### Description of the task:
Copy each line of the items below character for character, leaving out the pictures.

### Material provided:
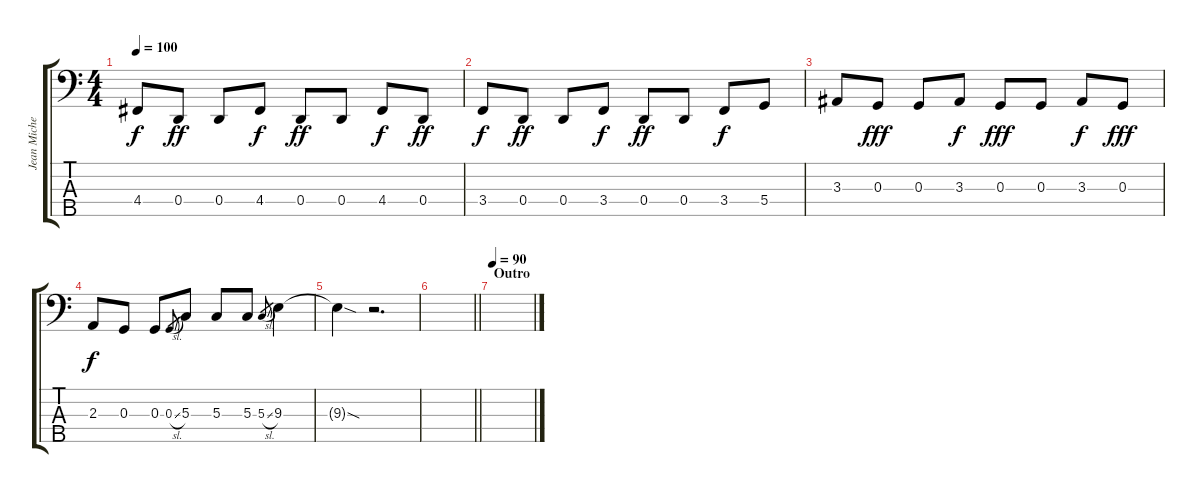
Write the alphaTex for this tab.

\track ("Jean Michel Labadie - BASS" "Jean Miche") {instrument electricbasspick}
\staff {score tabs}
\tuning (F2 C2 G1 D1 C1) {hide}
\ts (4 4)
\tempo 100
\clef f4
\ks c
4.4.8{dy f} 0.4.8{dy ff} 0.4.8 4.4.8{dy f} 0.4.8{dy ff} 0.4.8 4.4.8{dy f} 0.4.8{dy ff} |
3.4.8{dy f} 0.4.8{dy ff} 0.4.8 3.4.8{dy f} 0.4.8{dy ff} 0.4.8 3.4.8{dy f} 5.4.8 |
3.3.8 0.3.8{dy fff} 0.3.8 3.3.8{dy f} 0.3.8{dy fff} 0.3.8 3.3.8{dy f} 0.3.8{dy fff} |
2.3.8{dy f} 0.3.8 0.3.8 0.3{sl}.8{gr} 5.3.8 5.3.8 5.3.8 5.3{sl}.8{gr} 9.3.4 |
9.3{sod t}.4 r.2{d} |
\barLineRight lightlight
|
\section ("" "Outro")
\tempo 90
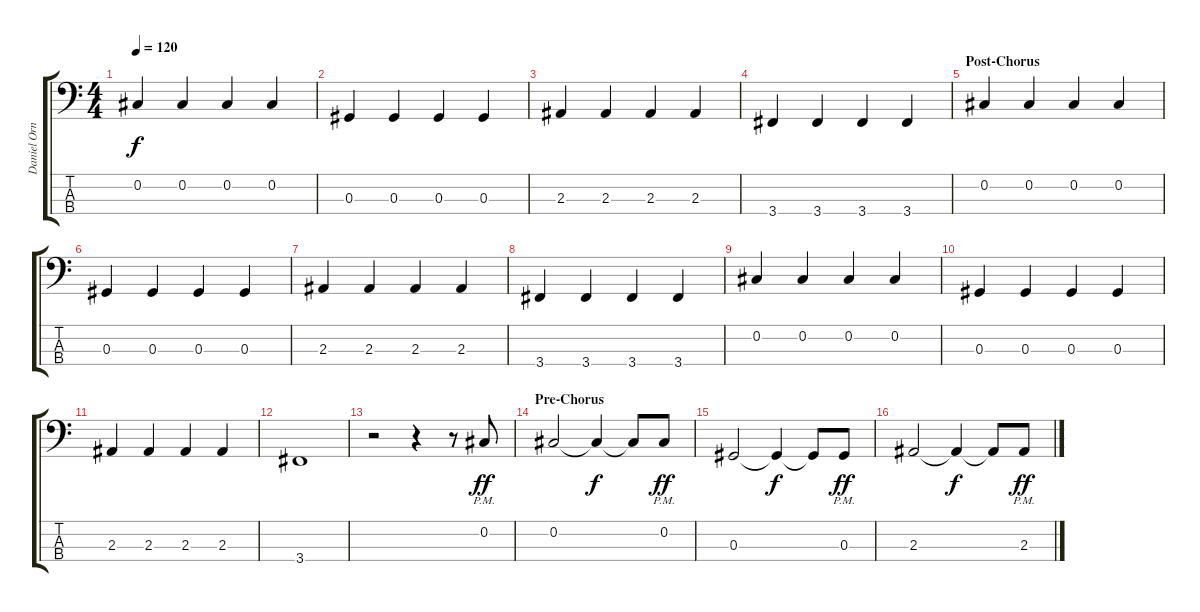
\track ("Daniel Ornellas - Bass" "Daniel Orn") {instrument electricbassfinger}
\staff {score tabs}
\tuning (Gb2 Db2 Ab1 Eb1) {hide}
\ts (4 4)
\tempo 120
\clef f4
\ks c
0.2.4{dy f} 0.2.4 0.2.4 0.2.4 |
0.3.4 0.3.4 0.3.4 0.3.4 |
2.3.4 2.3.4 2.3.4 2.3.4 |
3.4.4 3.4.4 3.4.4 3.4.4 |
\section ("" "Post-Chorus")
0.2.4 0.2.4 0.2.4 0.2.4 |
0.3.4 0.3.4 0.3.4 0.3.4 |
2.3.4 2.3.4 2.3.4 2.3.4 |
3.4.4 3.4.4 3.4.4 3.4.4 |
0.2.4 0.2.4 0.2.4 0.2.4 |
0.3.4 0.3.4 0.3.4 0.3.4 |
2.3.4 2.3.4 2.3.4 2.3.4 |
3.4.1 |
r.2 r.4 r.8 0.2{pm}.8{dy ff} |
\section ("" "Pre-Chorus")
0.2.2 0.2{t}.4{dy f} 0.2{t}.8 0.2{pm}.8{dy ff} |
0.3.2 0.3{t}.4{dy f} 0.3{t}.8 0.3{pm}.8{dy ff} |
2.3.2 2.3{t}.4{dy f} 2.3{t}.8 2.3{pm}.8{dy ff}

### Response to this exercise:
Write the alphaTex for this tab.

\track ("Jean Michel Labadie - BASS" "Jean Miche") {instrument electricbasspick}
\staff {score tabs}
\tuning (F2 C2 G1 D1 C1) {hide}
\ts (4 4)
\tempo 100
\clef f4
\ks c
4.4.8{dy f} 0.4.8{dy ff} 0.4.8 4.4.8{dy f} 0.4.8{dy ff} 0.4.8 4.4.8{dy f} 0.4.8{dy ff} |
3.4.8{dy f} 0.4.8{dy ff} 0.4.8 3.4.8{dy f} 0.4.8{dy ff} 0.4.8 3.4.8{dy f} 5.4.8 |
3.3.8 0.3.8{dy fff} 0.3.8 3.3.8{dy f} 0.3.8{dy fff} 0.3.8 3.3.8{dy f} 0.3.8{dy fff} |
2.3.8{dy f} 0.3.8 0.3.8 0.3{sl}.8{gr} 5.3.8 5.3.8 5.3.8 5.3{sl}.8{gr} 9.3.4 |
9.3{sod t}.4 r.2{d} |
\barLineRight lightlight
|
\section ("" "Outro")
\tempo 90
\track ("Daniel Ornellas - Bass" "Daniel Orn") {instrument electricbassfinger}
\staff {score tabs}
\tuning (Gb2 Db2 Ab1 Eb1) {hide}
\ts (4 4)
\tempo 120
\clef f4
\ks c
0.2.4{dy f} 0.2.4 0.2.4 0.2.4 |
0.3.4 0.3.4 0.3.4 0.3.4 |
2.3.4 2.3.4 2.3.4 2.3.4 |
3.4.4 3.4.4 3.4.4 3.4.4 |
\section ("" "Post-Chorus")
0.2.4 0.2.4 0.2.4 0.2.4 |
0.3.4 0.3.4 0.3.4 0.3.4 |
2.3.4 2.3.4 2.3.4 2.3.4 |
3.4.4 3.4.4 3.4.4 3.4.4 |
0.2.4 0.2.4 0.2.4 0.2.4 |
0.3.4 0.3.4 0.3.4 0.3.4 |
2.3.4 2.3.4 2.3.4 2.3.4 |
3.4.1 |
r.2 r.4 r.8 0.2{pm}.8{dy ff} |
\section ("" "Pre-Chorus")
0.2.2 0.2{t}.4{dy f} 0.2{t}.8 0.2{pm}.8{dy ff} |
0.3.2 0.3{t}.4{dy f} 0.3{t}.8 0.3{pm}.8{dy ff} |
2.3.2 2.3{t}.4{dy f} 2.3{t}.8 2.3{pm}.8{dy ff}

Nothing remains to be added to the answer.